* Text block:
[Start of Attachment]

Spaces:

rjproz
/

maya1-txt2speech

Running

File size: 18,533 Bytes

3c92819

import torch
import numpy as np
import asyncio
from typing import List, Optional, Tuple
from snac import SNAC

from .constants import (
    CODE_END_TOKEN_ID,
    CODE_TOKEN_OFFSET,
    SNAC_MODEL_NAME,
    SNAC_SAMPLE_RATE,
    SNAC_TOKENS_PER_FRAME,
)


class SNACDecoder:
    """
    SNAC Decoder for maya1.
    Unpacks 7-token SNAC frames and decodes to audio waveforms.
    Unpacking logic is the EXACT INVERSE of training preprocessing.
    Supports async batching for concurrent requests.
    CRITICAL: Any mismatch in unpacking will produce garbage audio.
    """
    
    def __init__(
        self,
        device: str = "cuda",
        compile_decoder: bool = False,
        enable_batching: bool = False,
        max_batch_size: int = 64,
        batch_timeout_ms: int = 15,
    ):
        """
        Initialize SNAC decoder.
        
        Args:
            device: Device for SNAC model (cuda/cpu)
            compile_decoder: Use torch.compile for speedup
            enable_batching: Enable async batching
            max_batch_size: Max sequences to batch together
            batch_timeout_ms: Max wait time before processing batch
        """
        self.device = device
        self.enable_batching = enable_batching
        self.max_batch_size = max_batch_size
        self.batch_timeout_ms = batch_timeout_ms
        
        print(f"Loading SNAC 24kHz model to {device}...")
        self.snac_model = SNAC.from_pretrained(SNAC_MODEL_NAME).eval().to(device)
        
        if compile_decoder:
            print(f"Compiling SNAC decoder with torch.compile...")
            self._compile_model()
        
        # Batching infrastructure
        if enable_batching:
            self.request_queue = asyncio.Queue()
            self.batch_processor_task = None
            self._running = False
            print(f"Batching enabled (max_batch={max_batch_size}, timeout={batch_timeout_ms}ms)")
        
        print(f"SNAC decoder initialized")
    
    def _compile_model(self):
        """Compile SNAC decoder with torch.compile"""

[End of Attachment]

* Supplied data:

[Start of Attachment]

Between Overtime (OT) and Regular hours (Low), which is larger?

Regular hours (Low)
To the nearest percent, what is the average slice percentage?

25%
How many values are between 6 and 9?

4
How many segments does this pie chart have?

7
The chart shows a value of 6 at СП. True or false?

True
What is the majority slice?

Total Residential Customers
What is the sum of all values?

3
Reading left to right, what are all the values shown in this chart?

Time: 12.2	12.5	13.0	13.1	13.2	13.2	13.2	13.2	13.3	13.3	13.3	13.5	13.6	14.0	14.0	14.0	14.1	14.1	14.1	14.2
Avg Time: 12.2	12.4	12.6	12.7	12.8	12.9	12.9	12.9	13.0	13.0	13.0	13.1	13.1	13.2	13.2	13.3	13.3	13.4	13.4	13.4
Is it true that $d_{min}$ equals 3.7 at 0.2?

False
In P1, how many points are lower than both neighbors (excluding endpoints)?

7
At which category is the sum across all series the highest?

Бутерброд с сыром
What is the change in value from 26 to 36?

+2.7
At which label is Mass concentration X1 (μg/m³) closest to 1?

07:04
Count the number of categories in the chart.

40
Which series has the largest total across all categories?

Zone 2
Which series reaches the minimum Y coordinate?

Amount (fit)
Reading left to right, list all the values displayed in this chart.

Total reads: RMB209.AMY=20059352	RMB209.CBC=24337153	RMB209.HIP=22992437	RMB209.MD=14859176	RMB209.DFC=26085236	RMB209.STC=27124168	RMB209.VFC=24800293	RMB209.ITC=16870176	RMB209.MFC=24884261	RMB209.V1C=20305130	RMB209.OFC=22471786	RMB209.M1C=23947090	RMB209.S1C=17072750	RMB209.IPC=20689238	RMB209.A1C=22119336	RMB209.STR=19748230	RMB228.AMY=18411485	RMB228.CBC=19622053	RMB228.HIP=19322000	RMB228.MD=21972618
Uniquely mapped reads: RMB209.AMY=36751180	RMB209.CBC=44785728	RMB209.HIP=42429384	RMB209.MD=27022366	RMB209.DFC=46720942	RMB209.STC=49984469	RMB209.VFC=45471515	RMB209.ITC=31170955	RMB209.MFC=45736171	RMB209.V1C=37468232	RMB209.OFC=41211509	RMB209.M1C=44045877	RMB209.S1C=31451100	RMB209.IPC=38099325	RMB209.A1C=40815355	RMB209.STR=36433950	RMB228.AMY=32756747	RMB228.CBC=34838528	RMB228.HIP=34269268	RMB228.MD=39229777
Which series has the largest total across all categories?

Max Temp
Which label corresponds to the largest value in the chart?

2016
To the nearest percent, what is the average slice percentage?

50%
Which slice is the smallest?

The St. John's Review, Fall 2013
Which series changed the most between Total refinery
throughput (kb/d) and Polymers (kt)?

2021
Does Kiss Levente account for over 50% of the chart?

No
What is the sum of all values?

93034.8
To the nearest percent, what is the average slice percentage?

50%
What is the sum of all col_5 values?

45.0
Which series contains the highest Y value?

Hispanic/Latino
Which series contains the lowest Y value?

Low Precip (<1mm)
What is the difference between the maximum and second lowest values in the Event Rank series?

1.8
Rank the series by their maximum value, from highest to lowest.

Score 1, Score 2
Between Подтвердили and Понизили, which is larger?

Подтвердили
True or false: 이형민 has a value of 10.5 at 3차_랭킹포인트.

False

[End of Attachment]

* Explore the material:
- 1) In the SNAC decoder code, how many tokens make up one SNAC frame?
- 2) List every name that the SNAC decoder code imports from .constants.
- 3) Go on writing the SNAC decoder code from the point where it stops.
The records are not needed here.

* Answers:
- 1) Seven.

- 2) CODE_END_TOKEN_ID, CODE_TOKEN_OFFSET, SNAC_MODEL_NAME, SNAC_SAMPLE_RATE, SNAC_TOKENS_PER_FRAME

- 3)
        # Warm up with various sizes
        for frames in [4, 16, 32]:
            dummy_codes = [
                torch.randint(0, 4096, (1, frames), device=self.device),
                torch.randint(0, 4096, (1, frames * 2), device=self.device),
                torch.randint(0, 4096, (1, frames * 4), device=self.device),
            ]
            with torch.inference_mode():
                z_q = self.snac_model.quantizer.from_codes(dummy_codes)
                _ = self.snac_model.decoder(z_q)
        
        # Apply compilation
        self.snac_model.decoder = torch.compile(
            self.snac_model.decoder,
            mode="max-autotune"
        )
        self.snac_model.quantizer = torch.compile(
            self.snac_model.quantizer,
            mode="reduce-overhead"
        )
        
        print(f"SNAC decoder compiled")
    
    def unpack_snac_from_7(self, vocab_ids: List[int]) -> List[List[int]]:
        """
        Unpack 7-token SNAC frames to 3 hierarchical levels.
        
        This is the EXACT INVERSE of the training preprocessing function
        `pack_snac_to_7_and_offset()`.
        
        Frame structure:
        [slot0, slot1, slot2, slot3, slot4, slot5, slot6]
        
        Unpacking:
        - slot0: L1[i]
        - slot1: L2[2*i]      (even index)
        - slot2: L3[4*i + 0]
        - slot3: L3[4*i + 1]
        - slot4: L2[2*i + 1]  (odd index)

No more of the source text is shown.